## [Actions to take]
1 > In the pysparkling text, what must an object have to be used for parallelization besides multiprocessing.Pool and concurrent.futures.ThreadPoolExecutor?
2 > Rewrite the pysparkling text. Begin at the words "pip install pysparkling[s3,hdfs,http,streaming]" and stop after "map(func, iterable) method.", swapping "Supports" for "Offers" each time it appears.
3 > Answer these questions about the pysparkling text:
(a) What kind of web deployments does pysparkling excel at?
(b) Which extras are listed in brackets in the pip install command?
(c) For which file type does the text mention only reading support?

## [Extracted text]
########

Here are a few areas where pysparkling excels:

  • Small to medium-scale exploratory data analysis
  • Application prototyping
  • Low-latency web deployments
  • Unit tests

Install

pip install pysparkling[s3,hdfs,http,streaming]

Documentation:

https://raw.githubusercontent.com/svenkreiss/pysparkling/master/docs/readthedocs.png

Other links: Github, Issue Tracker, pypi-badge

Features

  • Supports URI schemes s3://, hdfs://, gs://, http:// and file:// for Amazon S3, HDFS, Google Storage, web and local file access. Specify multiple files separated by comma. Resolves * and ? wildcards.
  • Handles .gz, .zip, .lzma, .xz, .bz2, .tar, .tar.gz and .tar.bz2 compressed files. Supports reading of .7z files.
  • Parallelization via multiprocessing.Pool, concurrent.futures.ThreadPoolExecutor or any other Pool-like objects that have a map(func, iterable) method.

########

## [Dataset content]

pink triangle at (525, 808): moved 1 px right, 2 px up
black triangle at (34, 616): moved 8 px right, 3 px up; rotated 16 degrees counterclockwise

########

## [Expected answers]
1 > It must be a Pool-like object with a map(func, iterable) method.

2 >
pip install pysparkling[s3,hdfs,http,streaming]

Documentation:

https://raw.githubusercontent.com/svenkreiss/pysparkling/master/docs/readthedocs.png

Other links: Github, Issue Tracker, pypi-badge

Features

  • Offers URI schemes s3://, hdfs://, gs://, http:// and file:// for Amazon S3, HDFS, Google Storage, web and local file access. Specify multiple files separated by comma. Resolves * and ? wildcards.
  • Handles .gz, .zip, .lzma, .xz, .bz2, .tar, .tar.gz and .tar.bz2 compressed files. Offers reading of .7z files.
  • Parallelization via multiprocessing.Pool, concurrent.futures.ThreadPoolExecutor or any other Pool-like objects that have a map(func, iterable) method.

3 >
(a) Low-latency web deployments.
(b) s3, hdfs, http and streaming.
(c) .7z files.